Forklifts are not designed for towing, but there are three common scenarios where a forklift might be used to move vehicles using an attachment. Because attachments are custom engineered for specific purposes they can be designed to enable forklifts to safely tow a vehicle in certain circumstances.
Towball, ball hitch or pintle hook attachment
This is almost always an attachment that slides over the forks and consists of a towball which fits to a standard trailer. This is extremely common for moving caravans, small boats and small trailers.
There are systems that fit onto the back of a forklift, but these are much less common because
- the forklift already has all its weight at the back and adding more is not desirable
- an attachment on the forks is much more flexible
- there’s a risk of pulling the counterweight off the back of the forklift if it’s overloaded
In any system, the tow ball itself must be rated to the load being towed so that it doesn’t snap off. The forklift driver must make sure that the attachment is securely attached to the forklift otherwise it could fall off, meaning the towed vehicle could run away.
Fifth wheel attachment
A fifth wheel attachment fits over both forks and connects to a semitrailer kingpin. This enables a forklift to move a semitrailer up to the weight specified on the attachment.
Car mover attachment
A car mover attachment is an uncommon attachment used for towing cars short distances. The attachment lifts the vehicle’s wheels safely using articulating arms in order to allow it to be towed.
Why is towing a trailer with a forklift not advised?
A forklift has a towing attachment at the rear, but this is for towing the forklift itself, for example, to load it onto a trailer if it’s incapacitated. Forklifts rarely tow from the rear with attachments, although, there are devices that can do this.
Because forklifts steer from the rear, the turning momentum is much quicker than when a vehicle is towed from the rear and steered from the front. Care must be taken not to jackknife the forklift and trailer, or for the trailer to push the forklift over (remember that forklifts are inherently unstable when unloaded as the majority of the weight is over the counterbalance).
Trailer brakes may not be able to be activated unless the attachment has a specific system to connect it to trailer brakes. This may not be a problem for small, light trailers such as boat trailers and caravans, but when moving a large semitrailer, there is a risk that the trailer can run away. Plus, the trailer is exerting forces on the forklift to push it. If the area you will be towing is anything other than flat, you may want to think about whether a forklift is the best option for towing.
The forklift’s brakes are designed to brake its own weight when unladen or when carrying a load on the forks, not when being pushed horizontally by another force.
The higher the forks are lifted, the more likely it is that the trailer could tip the forklift; the stability triangle still applies even if it’s a horizontal force rather than a vertical force.

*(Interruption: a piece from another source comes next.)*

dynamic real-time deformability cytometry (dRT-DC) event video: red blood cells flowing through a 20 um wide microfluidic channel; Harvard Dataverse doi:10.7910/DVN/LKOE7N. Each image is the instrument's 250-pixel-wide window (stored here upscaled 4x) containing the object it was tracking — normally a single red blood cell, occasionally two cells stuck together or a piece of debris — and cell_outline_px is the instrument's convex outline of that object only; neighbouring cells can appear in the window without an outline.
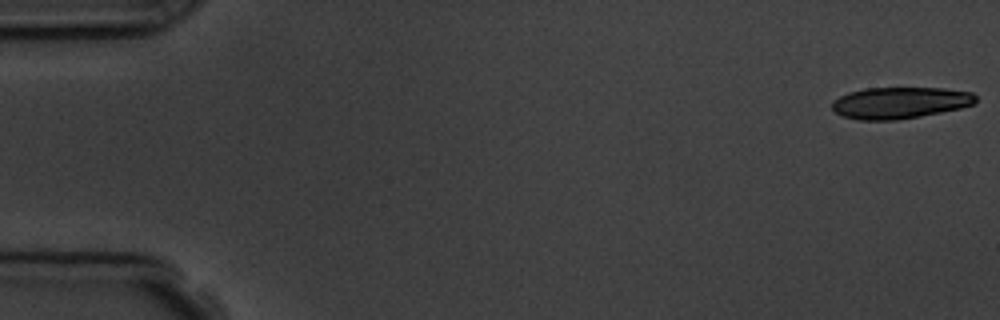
{"species": "common noctule bat (a hibernating species)", "species_latin": "Nyctalus noctula", "temperature_condition": "room temperature", "stored_images_in_passage": 8, "segment_of_instrument_passage": [1, 2], "camera_frame_rate_fps": 3000, "um_per_image_px": 0.085, "animal": {"sex": "male", "body_mass_g": 19.5, "forearm_length_mm": 54.6}, "frame": {"image": 1, "passage_image": 1, "time_ms": 0.0, "image_size_px": [1000, 320], "cell_outline_px": [[976, 100], [972, 104], [960, 108], [920, 116], [896, 120], [860, 120], [844, 116], [836, 112], [832, 108], [832, 100], [848, 92], [864, 88], [944, 88], [972, 92], [976, 96]], "centroid_in_image_um": [76.47, 8.73], "position_along_channel_um": 8.5, "area_um2": 26.3}}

If you do tow a vehicle using a forklift, you must make sure that you do not exceed the maximum load rating as described on the rating plate or data plate.
Can you use a forklift to push or nudge an object?
It’s not advised to use a forklift to push or nudge an object.
- Forks can easily puncture an object
- It’s possible to bend the tips of the forks (they are designed for lifting, not pushing)
- An object could fall over and fall onto someone or something else, damaging it
- Pushing with the counterbalance can damage the counterbalance.